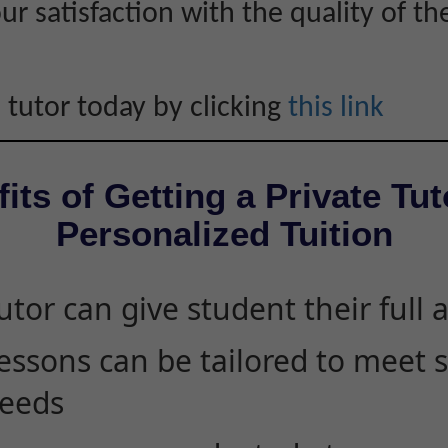
r satisfaction with the quality of th
 tutor today by clicking
this link
its of Getting a Private Tut
Personalized Tuition
utor can give student their full 
essons can be tailored to meet 
eeds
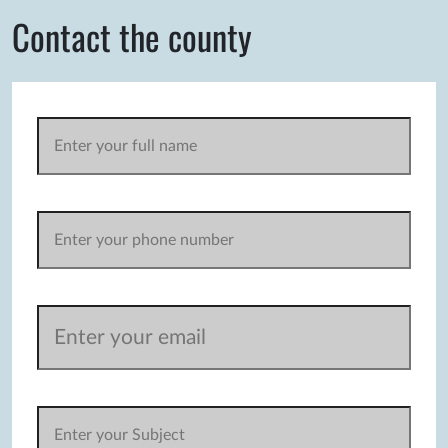
Contact the county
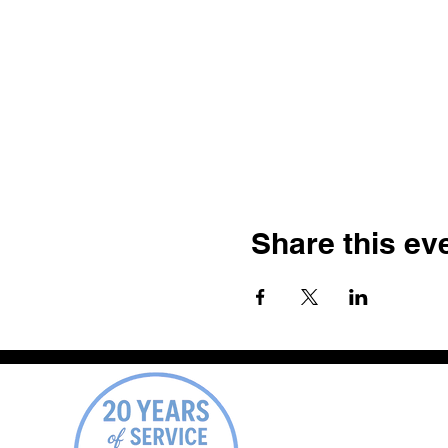
Share this ev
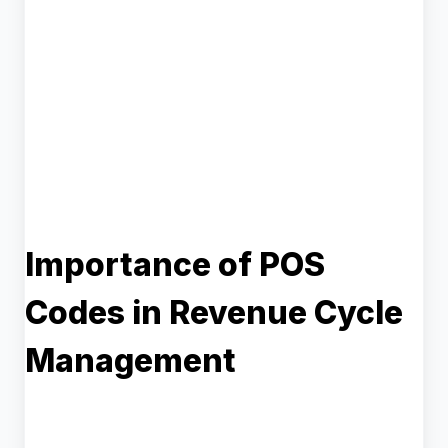
Importance of POS
Codes in Revenue Cycle
Management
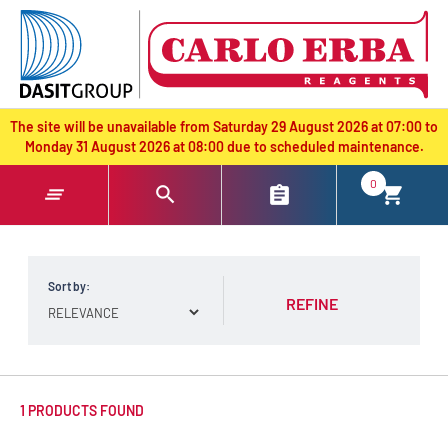
text.skipToContent
text.skipToNavigation
The site will be unavailable from Saturday 29 August 2026 at 07:00 to
Monday 31 August 2026 at 08:00 due to scheduled maintenance.
0
Sort by:
REFINE
1 PRODUCTS FOUND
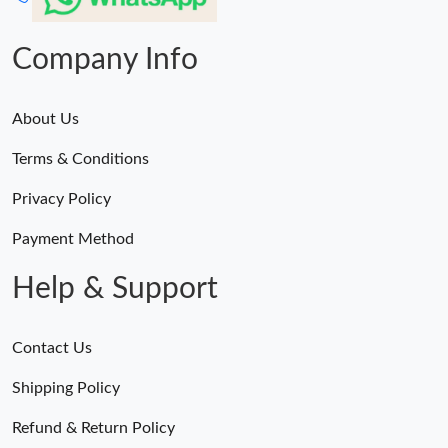
Company Info
About Us
Terms & Conditions
Privacy Policy
Payment Method
Help & Support
Contact Us
Shipping Policy
Refund & Return Policy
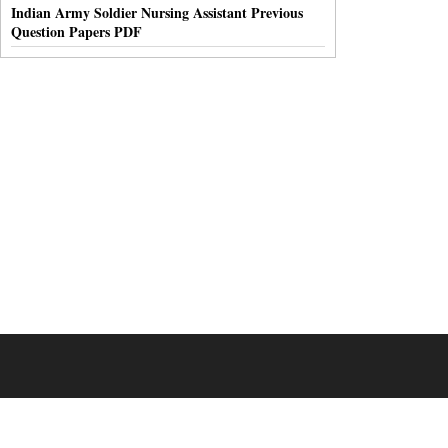
Indian Army Soldier Nursing Assistant Previous
Question Papers PDF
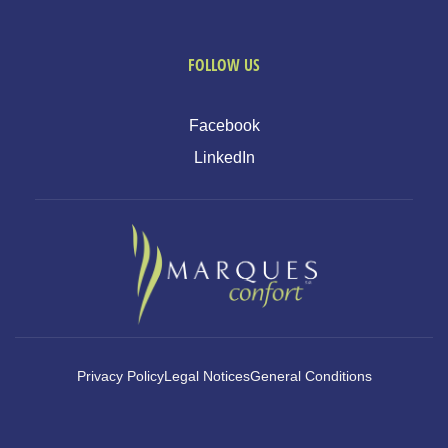
FOLLOW US
Facebook
LinkedIn
Privacy Policy
Legal Notices
General Conditions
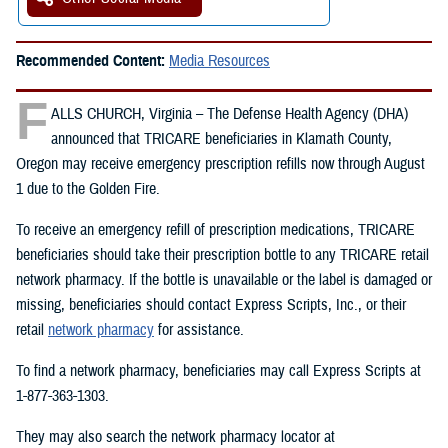
Recommended Content:
Media Resources
F
ALLS CHURCH, Virginia – The Defense Health Agency (DHA)
announced that TRICARE beneficiaries in Klamath County,
Oregon may receive emergency prescription refills now through August
1 due to the Golden Fire.
To receive an emergency refill of prescription medications, TRICARE
beneficiaries should take their prescription bottle to any TRICARE retail
network pharmacy. If the bottle is unavailable or the label is damaged or
missing, beneficiaries should contact Express Scripts, Inc., or their
retail
network pharmacy
for assistance.
To find a network pharmacy, beneficiaries may call Express Scripts at
1-877-363-1303.
They may also search the network pharmacy locator at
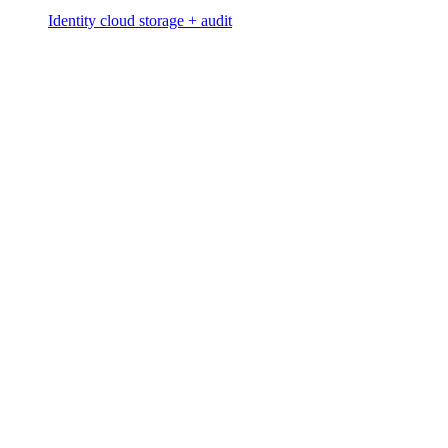
Identity cloud storage + audit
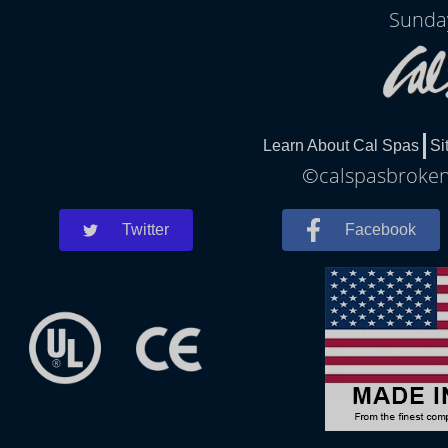
Sunda
Learn About Cal Spas
Si
©calspasbrokena
Twitter
Facebook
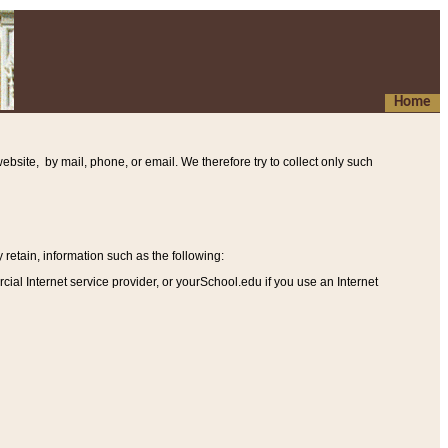
Home
ebsite, by mail, phone, or email. We therefore try to collect only such
etain, information such as the following
:
al Internet service provider, or yourSchool.edu if you use an Internet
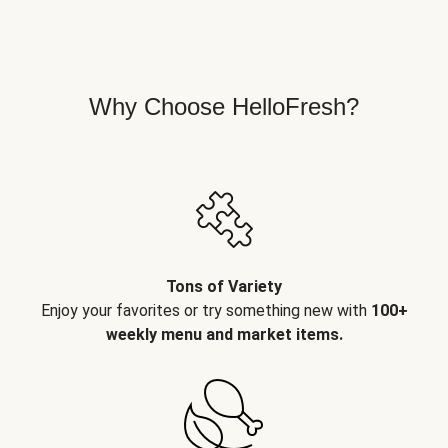
Why Choose HelloFresh?
Tons of Variety
Enjoy your favorites or try something new with
100+
weekly menu and market items.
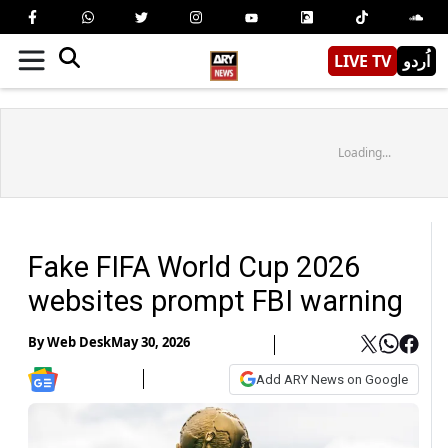
LIVE TV
اُردو
Loading...
Fake FIFA World Cup 2026
websites prompt FBI warning
By
Web Desk
May 30, 2026
Add ARY News on Google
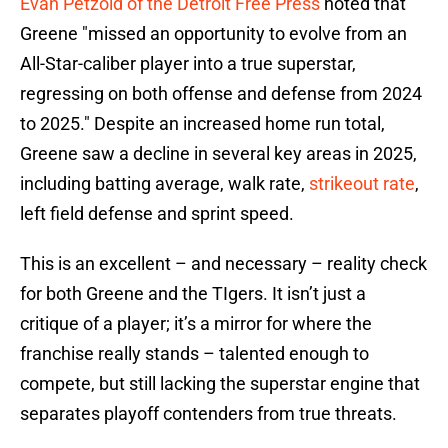
Evan Petzold of the Detroit Free Press
noted that
Greene "missed an opportunity to evolve from an
All-Star-caliber player into a true superstar,
regressing on both offense and defense from 2024
to 2025." Despite an increased home run total,
Greene saw a decline in several key areas in 2025,
including batting average, walk rate,
strikeout rate
,
left field defense and sprint speed.
This is an excellent – and necessary – reality check
for both Greene and the TIgers. It isn’t just a
critique of a player; it’s a mirror for where the
franchise really stands – talented enough to
compete, but still lacking the superstar engine that
separates playoff contenders from true threats.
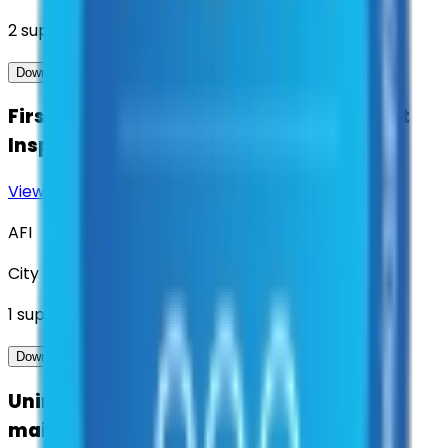
2
suppliers
View Contract
Download Contract Docs
First Aid & Emergency Safety Equipment
Inspection
View Contract
Download Contract Docs
AFI
City of Denton
1
suppliers
View Contract
Download Contract Docs
Uninterruptible Power Supply (UPS)
maintenance and services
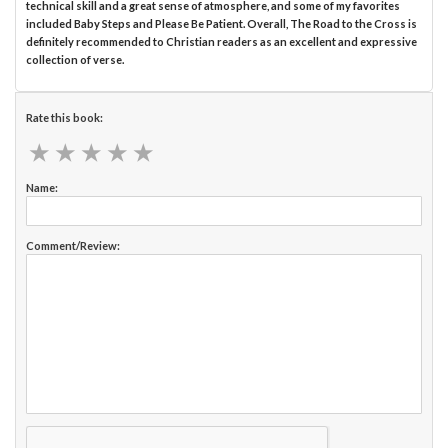
technical skill and a great sense of atmosphere, and some of my favorites
included Baby Steps and Please Be Patient. Overall, The Road to the Cross is
definitely recommended to Christian readers as an excellent and expressive
collection of verse.
Rate this book:
★
★
★
★
★
★
★
★
★
★
Name:
Comment/Review:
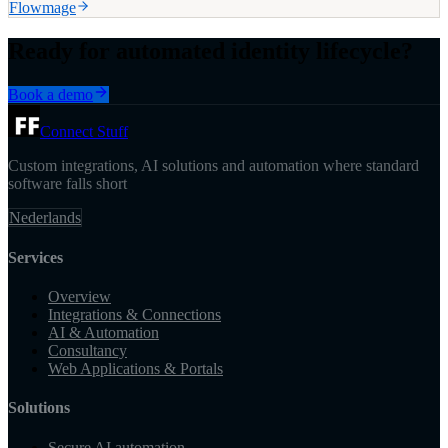
Flowmage
Ready for automated identity lifecycle?
Book a demo
Connect Stuff
Custom integrations, AI solutions and automation where standard
software falls short
Nederlands
Services
Overview
Integrations & Connections
AI & Automation
Consultancy
Web Applications & Portals
Solutions
Secure AI automation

####################

### TASK OBJECTIVE
Switch "Overview" to "Summary" in the records, starting at the line that contains "technical skill and" and ending at the last line of the records, and give only those lines with nothing else changed. Leave the pictures out of your answer.

### SOLUTION TO THIS PROBLEM
technical skill and a great sense of atmosphere, and some of my favorites
included Baby Steps and Please Be Patient. Overall, The Road to the Cross is
definitely recommended to Christian readers as an excellent and expressive
collection of verse.
Rate this book:
★
★
★
★
★
★
★
★
★
★
Name:
Comment/Review:
Flowmage
Ready for automated identity lifecycle?
Book a demo
Connect Stuff
Custom integrations, AI solutions and automation where standard
software falls short
Nederlands
Services
Summary
Integrations & Connections
AI & Automation
Consultancy
Web Applications & Portals
Solutions
Secure AI automation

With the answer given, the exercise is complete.